5. Melepaskan Ketergantungan Kepada Orang Tua
Ambilah langkah-langkah konkrit untuk melepaskan ketergantungan kepada orang tua.
Bukan berarti langsung mengambil langkah drastis, tapi ambilah tindakan-tindakan yang secara pasti mengurangi ketergantungan kita kepada mereka.
Kurangi beban mereka dengan turut serta dalam membayar tagihan-tagihan yang rutin dikeluarkan setiap bulan, seperti listrik, air, internet, dan sebagainya. Bahkan kalau mampu, kita ambil alih pembayaran gaji pembantu. Hitung-hitung sebagai latihan.
Dengan begitu, kita akan menujukkan kepada mereka bahwa pengusaha juga bisa hidup mandiri dan mapan.
6. Taklukan Gengsi
Cita-cita menjadi pengusaha akan terlihat setengah-setengah kalau kita masih terlalu banyak gengsinya, dan orang tua mungkin saja melihat ini sebagai alasan untuk malas bekerja.
Saat ini sayangnya masih lebih banyak orang yang lebih memaklumi kalau kita menjadi pegawai rendahan sebagai langkah awal dalam berkarir dan memandang sebelah mata pengusaha yang mulai dari nol.
Padahal kalau dipikirkan, pengusaha yang mulai dari nol sekalipun, sebenarnya tidak lebih jelek dari pegawai. Hanya beda dalam memilih jalur karir.
Bahkan menurut saya lebih baik, karena sudah berani mengambil keputusan untuk menjadi manusia yang tangannya berada di atas.
Oleh karenanya, taklukanlah gengsi, terutama ketakutan dipandang remeh orang lain, termasuk oleh orang tua sendiri.
7. Merubah Persepsi Tentang Rezeki dan Prasangka Baik Terhadap Allah
Urusan rezeki sudah tertulis takarannya semenjak usia kita baru empat bulan dalam kandungan.
Sehingga apapun yang kita lakukan untuk mendapatkannya, jumlah yang rezeki kita terima akan tetap mengaju kepada takaran yang sudah ditetapkan tersebut.

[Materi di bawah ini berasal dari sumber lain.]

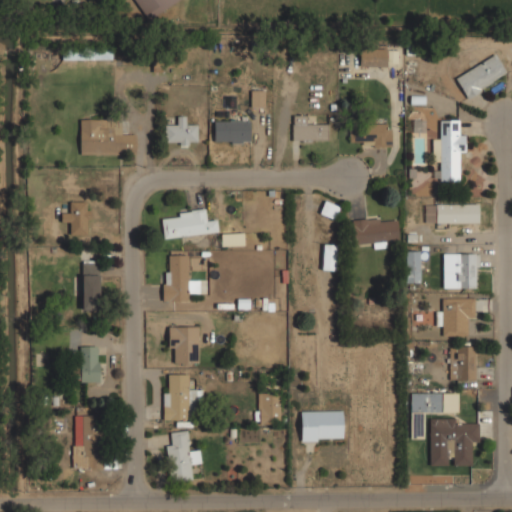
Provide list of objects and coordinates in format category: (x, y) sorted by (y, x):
building: (152, 6)
building: (151, 7)
building: (87, 54)
building: (372, 57)
building: (372, 57)
building: (480, 75)
building: (480, 75)
building: (256, 98)
building: (257, 98)
building: (307, 128)
building: (307, 129)
building: (231, 131)
building: (231, 131)
building: (180, 132)
building: (180, 132)
building: (368, 133)
building: (369, 134)
building: (103, 137)
building: (104, 138)
building: (448, 149)
building: (448, 150)
building: (328, 209)
building: (328, 209)
building: (451, 213)
building: (451, 213)
building: (76, 217)
building: (76, 217)
building: (186, 223)
building: (188, 224)
building: (374, 230)
building: (375, 231)
road: (137, 234)
building: (231, 238)
building: (231, 239)
building: (328, 256)
building: (328, 257)
building: (412, 266)
building: (412, 266)
building: (459, 269)
building: (459, 270)
building: (175, 277)
building: (177, 278)
building: (89, 284)
building: (89, 285)
building: (453, 315)
building: (454, 315)
road: (506, 315)
building: (182, 342)
building: (183, 343)
building: (87, 363)
building: (88, 363)
building: (461, 363)
building: (463, 364)
building: (178, 396)
building: (175, 397)
building: (425, 402)
building: (425, 402)
building: (267, 407)
building: (267, 408)
building: (55, 424)
building: (321, 424)
building: (320, 425)
building: (452, 439)
building: (86, 441)
building: (451, 441)
building: (86, 442)
building: (179, 455)
building: (180, 457)
road: (256, 507)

Perubahan pada takaran rezeki dapat saja terjadi jika Allah menghendaki, namun hal itu bergantung pada amalan-amalan yang kita lakukan. Dan jalur kewirausahaan merupakan salah satu jalur tercepat untuk mengubah takaran rezeki.

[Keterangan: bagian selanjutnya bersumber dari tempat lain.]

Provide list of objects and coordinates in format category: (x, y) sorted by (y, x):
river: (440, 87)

Karena dengan berwirausaha, maka akan memudahkan kita untuk lebih banyak bersedekah, memberi manfaat, dan mensyukuri nikmat-Nya. Ibaratnya, jalur kewirausahaan merupakan lajur ekspres menuju perubahan rezeki.
Untuk itu, yakinkanlah diri kita sendiri bahwa Allah hanya memberikan yang terbaik untuk hambanya. Termasuk masalah rezeki.
Karena kalau kita sudah yakin soal pengaturan rezeki, maka keberatan orang tua soal kita jadi pengusaha, menjadi tidak valid lagi.
- - -
Masih banyak diantara orang tua yang lebih menyukai dan mendorong anaknya, baik secara langsung ataupun tidak langsung, untuk menjadi pegawai ketimbang mengambil jalur kewirausahaan.
Meskipun begitu, kondisi seperti ini tidak perlu dijadikan momok yang menyurutkan niat kita menjadi untuk berwirausaha.
Dengan doa, ikhtiar, dan prasangka baik kepada Allah, semua itu akan dapat dilalui dan cita-cita menjadi pengusaha pun bisa menjadi kenyataan, Insha Allah.